====== SUPPLIED INFORMATION ======

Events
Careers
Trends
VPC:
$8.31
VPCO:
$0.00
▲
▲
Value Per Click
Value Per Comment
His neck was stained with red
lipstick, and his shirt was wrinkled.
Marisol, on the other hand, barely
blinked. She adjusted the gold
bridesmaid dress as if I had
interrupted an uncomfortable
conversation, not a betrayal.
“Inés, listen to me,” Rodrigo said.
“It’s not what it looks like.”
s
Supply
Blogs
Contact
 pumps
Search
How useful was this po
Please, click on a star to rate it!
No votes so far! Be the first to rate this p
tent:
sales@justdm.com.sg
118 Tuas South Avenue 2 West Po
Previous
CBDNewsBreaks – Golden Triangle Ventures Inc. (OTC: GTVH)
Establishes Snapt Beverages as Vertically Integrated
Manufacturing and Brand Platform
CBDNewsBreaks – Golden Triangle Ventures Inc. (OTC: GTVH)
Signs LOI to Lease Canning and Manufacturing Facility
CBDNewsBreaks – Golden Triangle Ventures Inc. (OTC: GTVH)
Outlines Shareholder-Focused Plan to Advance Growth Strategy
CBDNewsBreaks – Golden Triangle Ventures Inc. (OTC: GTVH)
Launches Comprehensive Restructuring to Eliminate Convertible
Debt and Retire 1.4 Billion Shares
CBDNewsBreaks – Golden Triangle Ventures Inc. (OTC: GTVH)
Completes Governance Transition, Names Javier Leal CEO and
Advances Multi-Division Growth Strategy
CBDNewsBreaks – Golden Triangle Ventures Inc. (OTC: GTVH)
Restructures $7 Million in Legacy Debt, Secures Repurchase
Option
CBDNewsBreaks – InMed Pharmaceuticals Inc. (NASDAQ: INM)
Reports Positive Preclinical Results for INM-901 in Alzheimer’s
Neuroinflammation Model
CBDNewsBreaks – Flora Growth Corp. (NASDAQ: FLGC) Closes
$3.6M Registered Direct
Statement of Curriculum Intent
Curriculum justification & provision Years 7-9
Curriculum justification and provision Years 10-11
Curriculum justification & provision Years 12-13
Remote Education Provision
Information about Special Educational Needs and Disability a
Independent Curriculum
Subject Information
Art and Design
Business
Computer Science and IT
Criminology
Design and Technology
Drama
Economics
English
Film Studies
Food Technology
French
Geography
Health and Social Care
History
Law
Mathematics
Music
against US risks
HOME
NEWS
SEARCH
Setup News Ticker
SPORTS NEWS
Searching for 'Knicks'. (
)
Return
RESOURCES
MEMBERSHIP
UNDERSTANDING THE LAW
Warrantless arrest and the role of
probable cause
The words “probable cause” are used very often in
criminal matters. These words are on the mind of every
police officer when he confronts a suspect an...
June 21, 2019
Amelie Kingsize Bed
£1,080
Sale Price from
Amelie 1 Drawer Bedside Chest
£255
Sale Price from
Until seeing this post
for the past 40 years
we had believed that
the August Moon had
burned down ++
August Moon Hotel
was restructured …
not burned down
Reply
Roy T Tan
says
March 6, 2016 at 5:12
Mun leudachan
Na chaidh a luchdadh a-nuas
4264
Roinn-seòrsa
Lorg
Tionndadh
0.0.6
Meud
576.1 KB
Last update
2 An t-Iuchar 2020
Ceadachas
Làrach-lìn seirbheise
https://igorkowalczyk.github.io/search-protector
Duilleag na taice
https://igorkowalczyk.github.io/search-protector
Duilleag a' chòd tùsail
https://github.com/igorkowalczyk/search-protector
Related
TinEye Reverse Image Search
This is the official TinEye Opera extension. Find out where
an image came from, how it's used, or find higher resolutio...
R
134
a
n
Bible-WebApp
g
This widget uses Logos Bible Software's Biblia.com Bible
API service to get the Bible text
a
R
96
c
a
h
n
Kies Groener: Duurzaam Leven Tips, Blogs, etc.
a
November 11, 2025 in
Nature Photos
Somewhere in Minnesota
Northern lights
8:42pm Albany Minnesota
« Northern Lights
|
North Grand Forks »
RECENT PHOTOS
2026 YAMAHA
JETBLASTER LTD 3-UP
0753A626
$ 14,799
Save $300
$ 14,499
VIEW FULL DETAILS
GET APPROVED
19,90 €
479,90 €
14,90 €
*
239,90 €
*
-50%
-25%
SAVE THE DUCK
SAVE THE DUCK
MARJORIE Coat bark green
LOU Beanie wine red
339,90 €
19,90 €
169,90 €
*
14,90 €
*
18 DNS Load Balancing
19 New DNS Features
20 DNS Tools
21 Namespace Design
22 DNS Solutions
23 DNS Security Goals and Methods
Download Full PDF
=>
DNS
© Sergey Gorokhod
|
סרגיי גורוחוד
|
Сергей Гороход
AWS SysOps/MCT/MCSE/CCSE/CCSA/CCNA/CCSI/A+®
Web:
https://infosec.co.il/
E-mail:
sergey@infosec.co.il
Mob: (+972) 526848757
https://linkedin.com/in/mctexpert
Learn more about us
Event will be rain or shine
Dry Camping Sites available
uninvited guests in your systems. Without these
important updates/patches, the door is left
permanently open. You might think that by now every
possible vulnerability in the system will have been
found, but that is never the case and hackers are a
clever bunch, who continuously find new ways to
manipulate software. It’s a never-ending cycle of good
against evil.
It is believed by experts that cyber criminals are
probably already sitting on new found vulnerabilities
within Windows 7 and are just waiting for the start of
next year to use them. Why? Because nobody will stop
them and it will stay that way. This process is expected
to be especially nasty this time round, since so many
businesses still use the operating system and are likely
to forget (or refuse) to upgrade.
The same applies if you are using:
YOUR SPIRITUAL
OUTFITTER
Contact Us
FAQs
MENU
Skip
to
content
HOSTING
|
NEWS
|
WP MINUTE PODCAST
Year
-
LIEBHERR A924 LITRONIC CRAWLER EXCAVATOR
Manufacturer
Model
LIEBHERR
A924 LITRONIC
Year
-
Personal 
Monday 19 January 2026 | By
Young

======

Can you rewrite all of the data above with every "CBDNewsBreaks" swapped for "CBD News Breaks" and everything else left the same?

ANSWER SECTION
Events
Careers
Trends
VPC:
$8.31
VPCO:
$0.00
▲
▲
Value Per Click
Value Per Comment
His neck was stained with red
lipstick, and his shirt was wrinkled.
Marisol, on the other hand, barely
blinked. She adjusted the gold
bridesmaid dress as if I had
interrupted an uncomfortable
conversation, not a betrayal.
“Inés, listen to me,” Rodrigo said.
“It’s not what it looks like.”
s
Supply
Blogs
Contact
 pumps
Search
How useful was this po
Please, click on a star to rate it!
No votes so far! Be the first to rate this p
tent:
sales@justdm.com.sg
118 Tuas South Avenue 2 West Po
Previous
CBD News Breaks – Golden Triangle Ventures Inc. (OTC: GTVH)
Establishes Snapt Beverages as Vertically Integrated
Manufacturing and Brand Platform
CBD News Breaks – Golden Triangle Ventures Inc. (OTC: GTVH)
Signs LOI to Lease Canning and Manufacturing Facility
CBD News Breaks – Golden Triangle Ventures Inc. (OTC: GTVH)
Outlines Shareholder-Focused Plan to Advance Growth Strategy
CBD News Breaks – Golden Triangle Ventures Inc. (OTC: GTVH)
Launches Comprehensive Restructuring to Eliminate Convertible
Debt and Retire 1.4 Billion Shares
CBD News Breaks – Golden Triangle Ventures Inc. (OTC: GTVH)
Completes Governance Transition, Names Javier Leal CEO and
Advances Multi-Division Growth Strategy
CBD News Breaks – Golden Triangle Ventures Inc. (OTC: GTVH)
Restructures $7 Million in Legacy Debt, Secures Repurchase
Option
CBD News Breaks – InMed Pharmaceuticals Inc. (NASDAQ: INM)
Reports Positive Preclinical Results for INM-901 in Alzheimer’s
Neuroinflammation Model
CBD News Breaks – Flora Growth Corp. (NASDAQ: FLGC) Closes
$3.6M Registered Direct
Statement of Curriculum Intent
Curriculum justification & provision Years 7-9
Curriculum justification and provision Years 10-11
Curriculum justification & provision Years 12-13
Remote Education Provision
Information about Special Educational Needs and Disability a
Independent Curriculum
Subject Information
Art and Design
Business
Computer Science and IT
Criminology
Design and Technology
Drama
Economics
English
Film Studies
Food Technology
French
Geography
Health and Social Care
History
Law
Mathematics
Music
against US risks
HOME
NEWS
SEARCH
Setup News Ticker
SPORTS NEWS
Searching for 'Knicks'. (
)
Return
RESOURCES
MEMBERSHIP
UNDERSTANDING THE LAW
Warrantless arrest and the role of
probable cause
The words “probable cause” are used very often in
criminal matters. These words are on the mind of every
police officer when he confronts a suspect an...
June 21, 2019
Amelie Kingsize Bed
£1,080
Sale Price from
Amelie 1 Drawer Bedside Chest
£255
Sale Price from
Until seeing this post
for the past 40 years
we had believed that
the August Moon had
burned down ++
August Moon Hotel
was restructured …
not burned down
Reply
Roy T Tan
says
March 6, 2016 at 5:12
Mun leudachan
Na chaidh a luchdadh a-nuas
4264
Roinn-seòrsa
Lorg
Tionndadh
0.0.6
Meud
576.1 KB
Last update
2 An t-Iuchar 2020
Ceadachas
Làrach-lìn seirbheise
https://igorkowalczyk.github.io/search-protector
Duilleag na taice
https://igorkowalczyk.github.io/search-protector
Duilleag a' chòd tùsail
https://github.com/igorkowalczyk/search-protector
Related
TinEye Reverse Image Search
This is the official TinEye Opera extension. Find out where
an image came from, how it's used, or find higher resolutio...
R
134
a
n
Bible-WebApp
g
This widget uses Logos Bible Software's Biblia.com Bible
API service to get the Bible text
a
R
96
c
a
h
n
Kies Groener: Duurzaam Leven Tips, Blogs, etc.
a
November 11, 2025 in
Nature Photos
Somewhere in Minnesota
Northern lights
8:42pm Albany Minnesota
« Northern Lights
|
North Grand Forks »
RECENT PHOTOS
2026 YAMAHA
JETBLASTER LTD 3-UP
0753A626
$ 14,799
Save $300
$ 14,499
VIEW FULL DETAILS
GET APPROVED
19,90 €
479,90 €
14,90 €
*
239,90 €
*
-50%
-25%
SAVE THE DUCK
SAVE THE DUCK
MARJORIE Coat bark green
LOU Beanie wine red
339,90 €
19,90 €
169,90 €
*
14,90 €
*
18 DNS Load Balancing
19 New DNS Features
20 DNS Tools
21 Namespace Design
22 DNS Solutions
23 DNS Security Goals and Methods
Download Full PDF
=>
DNS
© Sergey Gorokhod
|
סרגיי גורוחוד
|
Сергей Гороход
AWS SysOps/MCT/MCSE/CCSE/CCSA/CCNA/CCSI/A+®
Web:
https://infosec.co.il/
E-mail:
sergey@infosec.co.il
Mob: (+972) 526848757
https://linkedin.com/in/mctexpert
Learn more about us
Event will be rain or shine
Dry Camping Sites available
uninvited guests in your systems. Without these
important updates/patches, the door is left
permanently open. You might think that by now every
possible vulnerability in the system will have been
found, but that is never the case and hackers are a
clever bunch, who continuously find new ways to
manipulate software. It’s a never-ending cycle of good
against evil.
It is believed by experts that cyber criminals are
probably already sitting on new found vulnerabilities
within Windows 7 and are just waiting for the start of
next year to use them. Why? Because nobody will stop
them and it will stay that way. This process is expected
to be especially nasty this time round, since so many
businesses still use the operating system and are likely
to forget (or refuse) to upgrade.
The same applies if you are using:
YOUR SPIRITUAL
OUTFITTER
Contact Us
FAQs
MENU
Skip
to
content
HOSTING
|
NEWS
|
WP MINUTE PODCAST
Year
-
LIEBHERR A924 LITRONIC CRAWLER EXCAVATOR
Manufacturer
Model
LIEBHERR
A924 LITRONIC
Year
-
Personal 
Monday 19 January 2026 | By
Young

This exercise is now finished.